## Provided records
····················

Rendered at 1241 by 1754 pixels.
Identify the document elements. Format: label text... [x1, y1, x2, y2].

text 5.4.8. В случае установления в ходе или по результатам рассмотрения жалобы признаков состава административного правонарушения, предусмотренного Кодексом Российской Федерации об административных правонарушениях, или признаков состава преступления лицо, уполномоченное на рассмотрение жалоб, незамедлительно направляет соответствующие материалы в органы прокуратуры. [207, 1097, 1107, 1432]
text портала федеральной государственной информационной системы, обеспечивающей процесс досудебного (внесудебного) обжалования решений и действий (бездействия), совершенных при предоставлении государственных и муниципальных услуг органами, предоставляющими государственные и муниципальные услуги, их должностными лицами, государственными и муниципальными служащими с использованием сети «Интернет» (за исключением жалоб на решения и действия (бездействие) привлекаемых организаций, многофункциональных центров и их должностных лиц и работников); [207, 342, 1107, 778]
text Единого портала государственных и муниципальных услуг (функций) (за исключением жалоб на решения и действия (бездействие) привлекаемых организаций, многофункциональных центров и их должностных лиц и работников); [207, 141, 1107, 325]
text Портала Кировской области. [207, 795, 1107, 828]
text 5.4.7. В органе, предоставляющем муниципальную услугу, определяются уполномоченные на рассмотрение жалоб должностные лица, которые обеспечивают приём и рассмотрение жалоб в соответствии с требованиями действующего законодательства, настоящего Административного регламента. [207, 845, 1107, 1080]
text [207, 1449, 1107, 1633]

····················

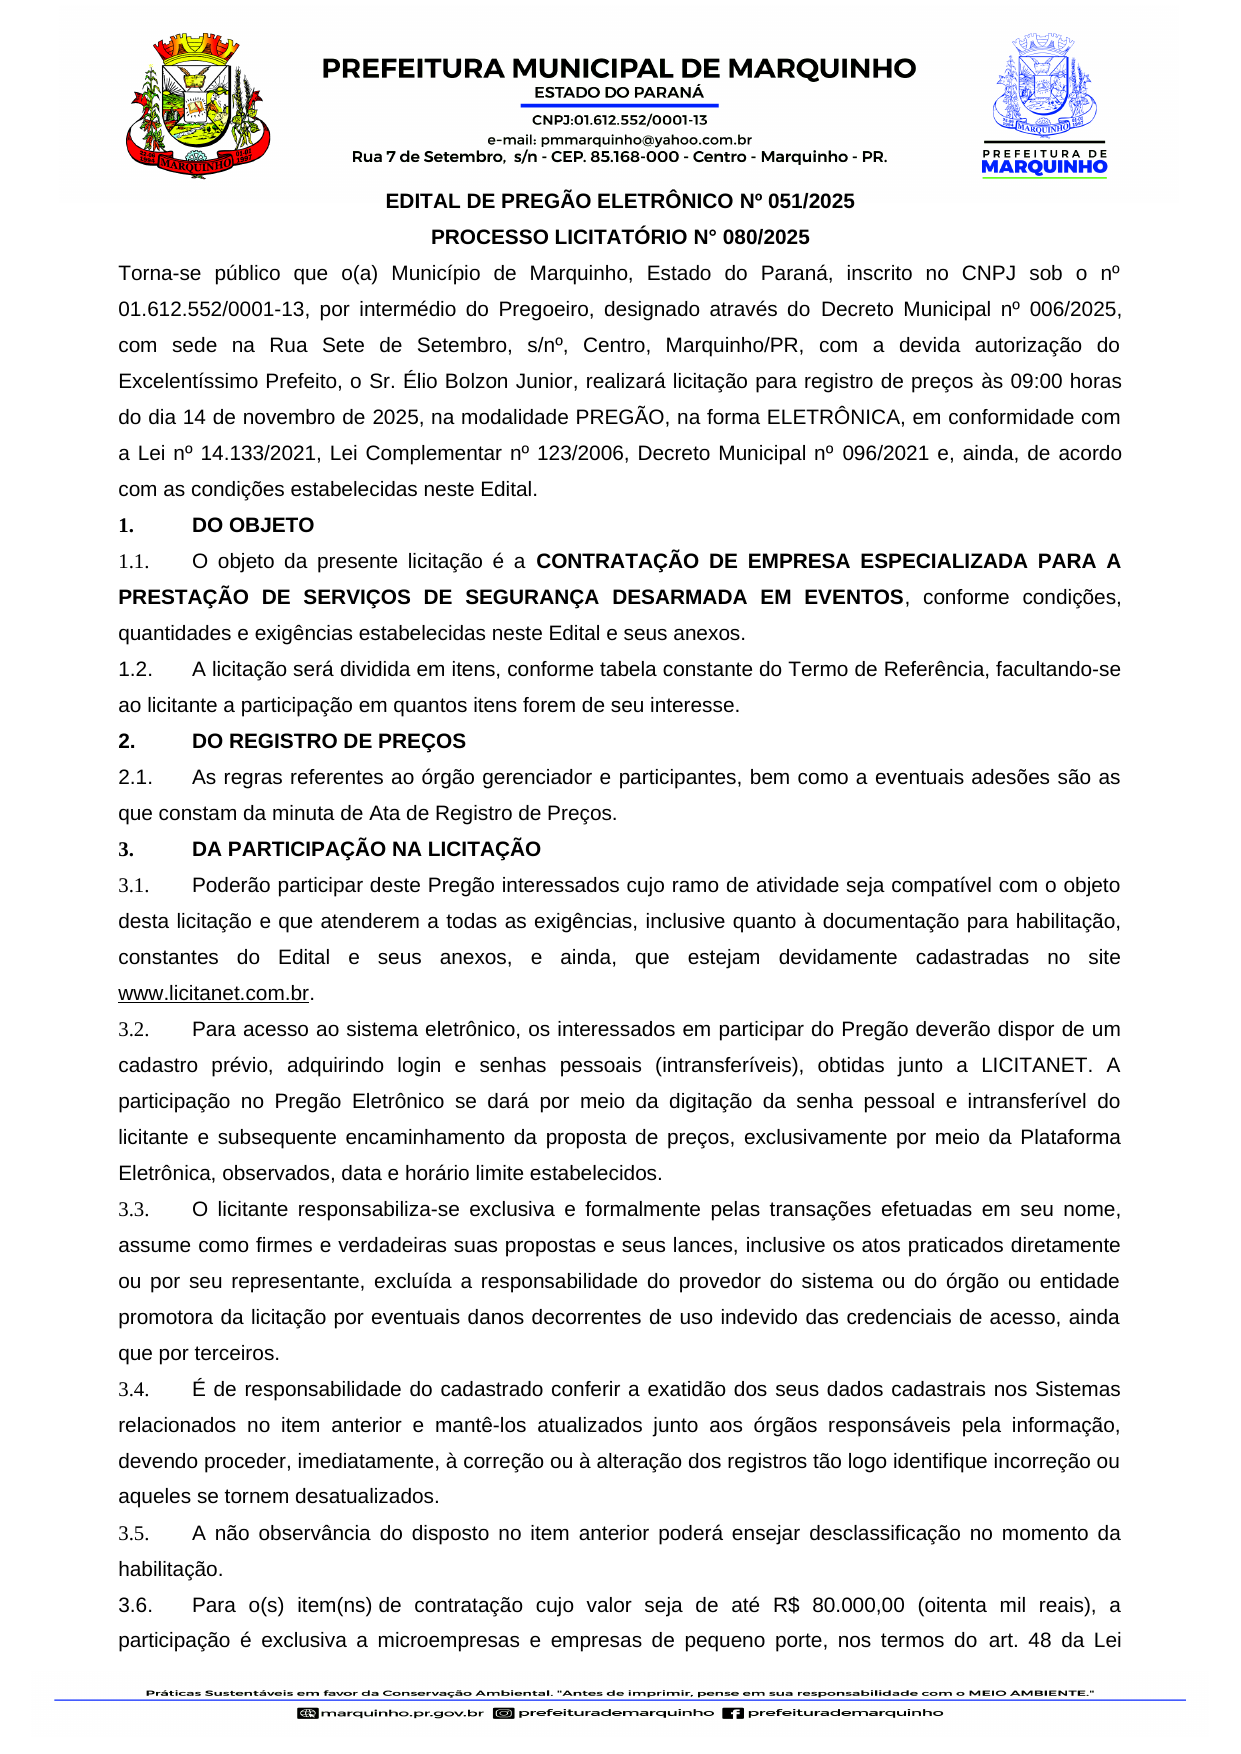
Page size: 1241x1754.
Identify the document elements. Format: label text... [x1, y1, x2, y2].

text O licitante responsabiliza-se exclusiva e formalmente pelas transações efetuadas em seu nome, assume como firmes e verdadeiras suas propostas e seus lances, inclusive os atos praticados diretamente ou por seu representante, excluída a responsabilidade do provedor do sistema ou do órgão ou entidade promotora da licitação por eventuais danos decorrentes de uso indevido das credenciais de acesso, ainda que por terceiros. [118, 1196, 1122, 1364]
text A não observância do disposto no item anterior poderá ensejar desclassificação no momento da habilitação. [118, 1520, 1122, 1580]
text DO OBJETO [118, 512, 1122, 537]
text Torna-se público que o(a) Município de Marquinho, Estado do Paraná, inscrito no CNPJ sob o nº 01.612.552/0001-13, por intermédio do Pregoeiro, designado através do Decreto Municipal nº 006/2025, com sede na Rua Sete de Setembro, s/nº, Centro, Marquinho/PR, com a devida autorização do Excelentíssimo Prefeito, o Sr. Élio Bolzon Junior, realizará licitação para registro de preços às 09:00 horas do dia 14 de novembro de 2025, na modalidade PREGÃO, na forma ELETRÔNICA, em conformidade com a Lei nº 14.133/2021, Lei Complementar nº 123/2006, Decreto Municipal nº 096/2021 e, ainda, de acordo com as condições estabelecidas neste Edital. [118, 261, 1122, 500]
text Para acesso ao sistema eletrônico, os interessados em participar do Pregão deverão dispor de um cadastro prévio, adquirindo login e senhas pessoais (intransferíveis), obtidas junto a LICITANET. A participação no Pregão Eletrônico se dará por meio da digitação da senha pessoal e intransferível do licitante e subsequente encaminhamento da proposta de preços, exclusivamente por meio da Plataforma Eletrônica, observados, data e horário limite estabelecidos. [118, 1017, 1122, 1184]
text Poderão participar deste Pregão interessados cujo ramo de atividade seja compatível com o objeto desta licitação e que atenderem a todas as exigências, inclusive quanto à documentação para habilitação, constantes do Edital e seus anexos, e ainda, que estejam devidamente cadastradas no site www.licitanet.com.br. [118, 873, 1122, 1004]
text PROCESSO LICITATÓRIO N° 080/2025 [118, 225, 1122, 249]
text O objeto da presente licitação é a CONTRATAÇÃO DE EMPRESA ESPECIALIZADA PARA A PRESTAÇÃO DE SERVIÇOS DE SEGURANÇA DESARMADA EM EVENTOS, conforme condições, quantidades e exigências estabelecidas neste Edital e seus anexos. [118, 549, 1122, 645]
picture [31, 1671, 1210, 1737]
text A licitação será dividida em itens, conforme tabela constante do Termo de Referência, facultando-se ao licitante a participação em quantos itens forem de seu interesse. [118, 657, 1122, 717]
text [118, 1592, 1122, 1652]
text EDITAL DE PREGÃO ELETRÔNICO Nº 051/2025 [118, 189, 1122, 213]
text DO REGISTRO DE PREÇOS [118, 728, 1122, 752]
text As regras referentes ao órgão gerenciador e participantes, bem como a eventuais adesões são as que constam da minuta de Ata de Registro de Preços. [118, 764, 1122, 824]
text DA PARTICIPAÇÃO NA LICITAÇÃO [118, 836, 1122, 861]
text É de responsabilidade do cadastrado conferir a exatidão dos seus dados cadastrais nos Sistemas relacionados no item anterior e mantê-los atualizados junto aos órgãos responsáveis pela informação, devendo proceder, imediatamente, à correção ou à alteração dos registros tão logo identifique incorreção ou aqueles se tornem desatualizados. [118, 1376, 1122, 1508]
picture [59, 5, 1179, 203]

····················

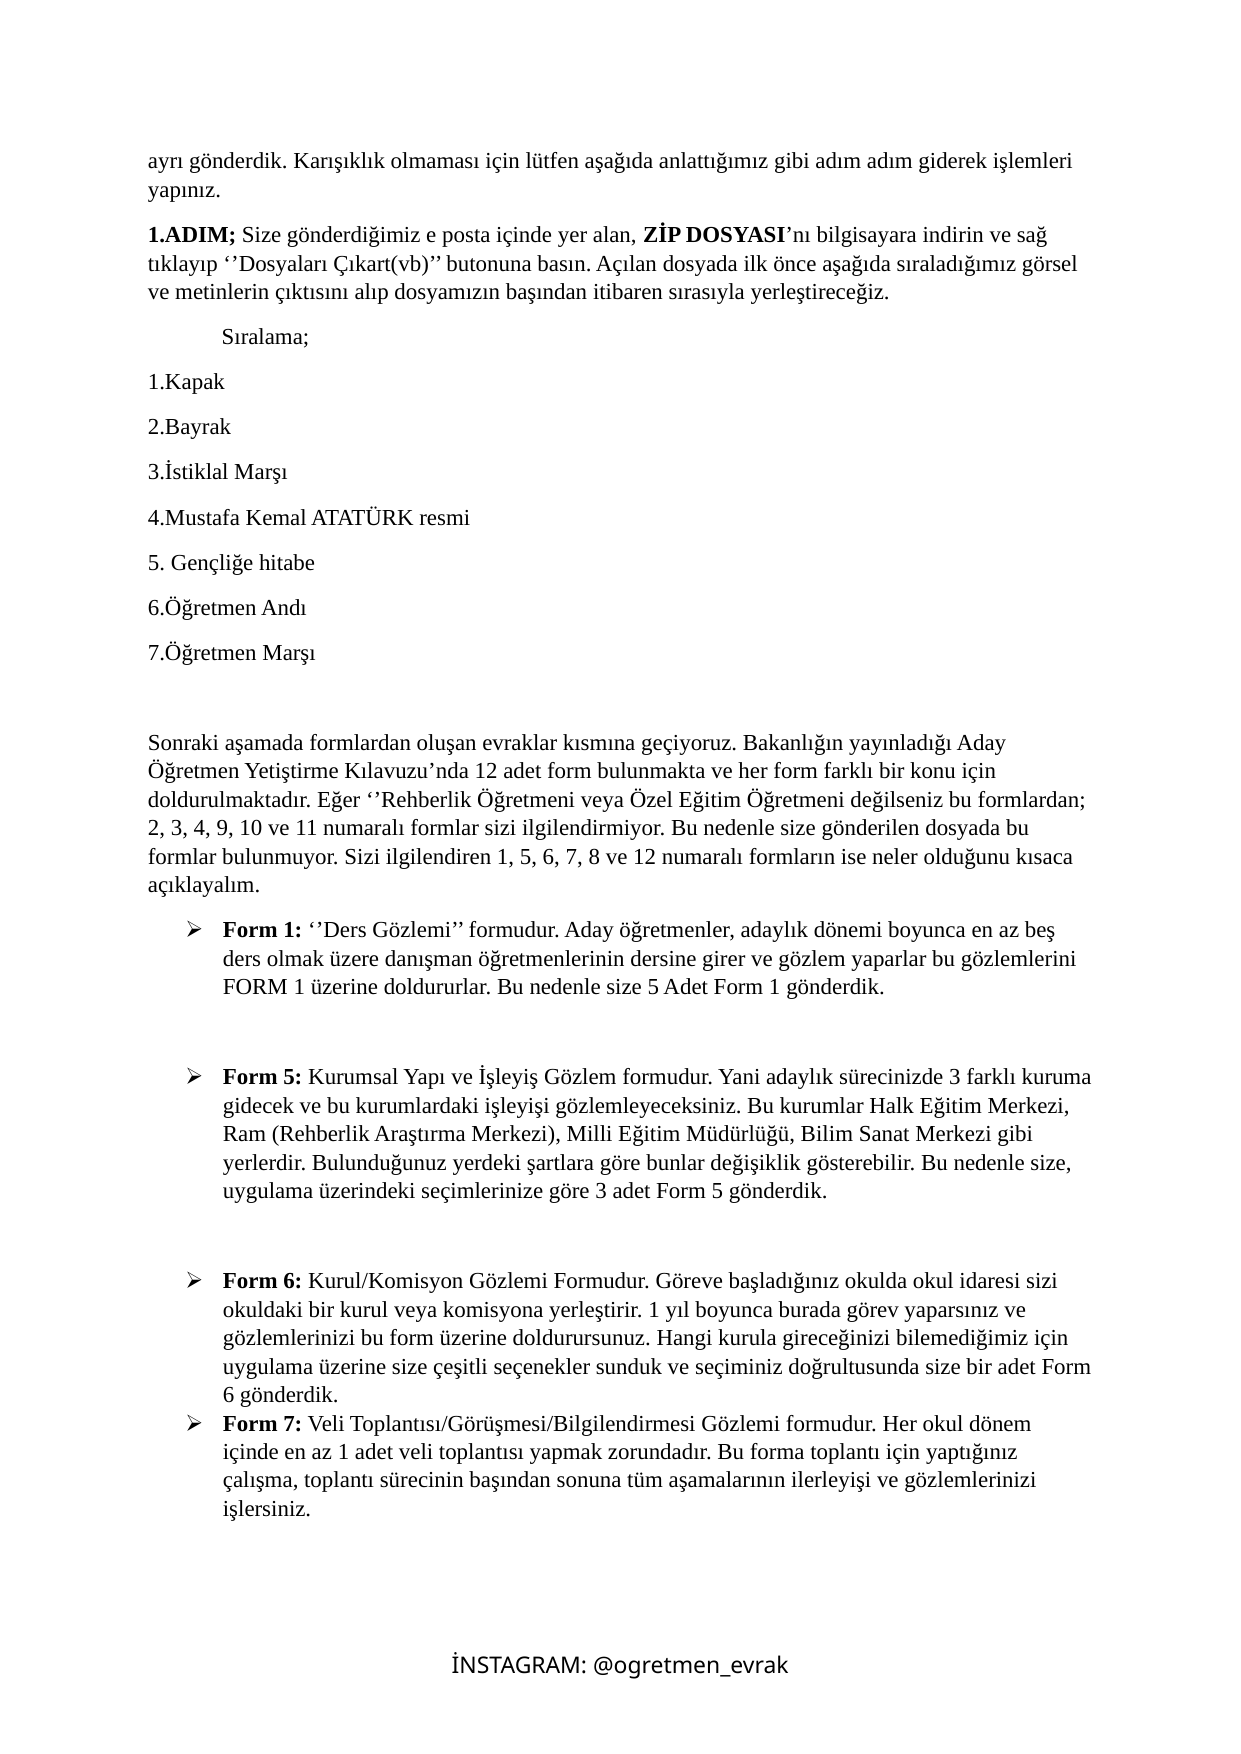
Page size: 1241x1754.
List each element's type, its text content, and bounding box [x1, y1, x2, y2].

····················

## What you will do
Give the exact lines, and only those, from the line containing "Rendered at 1241 by 1754 pixels." through the line containing "text [207, 1449, 1107, 1633]" in the entries above.

## Task response
Rendered at 1241 by 1754 pixels.
Identify the document elements. Format: label text... [x1, y1, x2, y2].

text 5.4.8. В случае установления в ходе или по результатам рассмотрения жалобы признаков состава административного правонарушения, предусмотренного Кодексом Российской Федерации об административных правонарушениях, или признаков состава преступления лицо, уполномоченное на рассмотрение жалоб, незамедлительно направляет соответствующие материалы в органы прокуратуры. [207, 1097, 1107, 1432]
text портала федеральной государственной информационной системы, обеспечивающей процесс досудебного (внесудебного) обжалования решений и действий (бездействия), совершенных при предоставлении государственных и муниципальных услуг органами, предоставляющими государственные и муниципальные услуги, их должностными лицами, государственными и муниципальными служащими с использованием сети «Интернет» (за исключением жалоб на решения и действия (бездействие) привлекаемых организаций, многофункциональных центров и их должностных лиц и работников); [207, 342, 1107, 778]
text Единого портала государственных и муниципальных услуг (функций) (за исключением жалоб на решения и действия (бездействие) привлекаемых организаций, многофункциональных центров и их должностных лиц и работников); [207, 141, 1107, 325]
text Портала Кировской области. [207, 795, 1107, 828]
text 5.4.7. В органе, предоставляющем муниципальную услугу, определяются уполномоченные на рассмотрение жалоб должностные лица, которые обеспечивают приём и рассмотрение жалоб в соответствии с требованиями действующего законодательства, настоящего Административного регламента. [207, 845, 1107, 1080]
text [207, 1449, 1107, 1633]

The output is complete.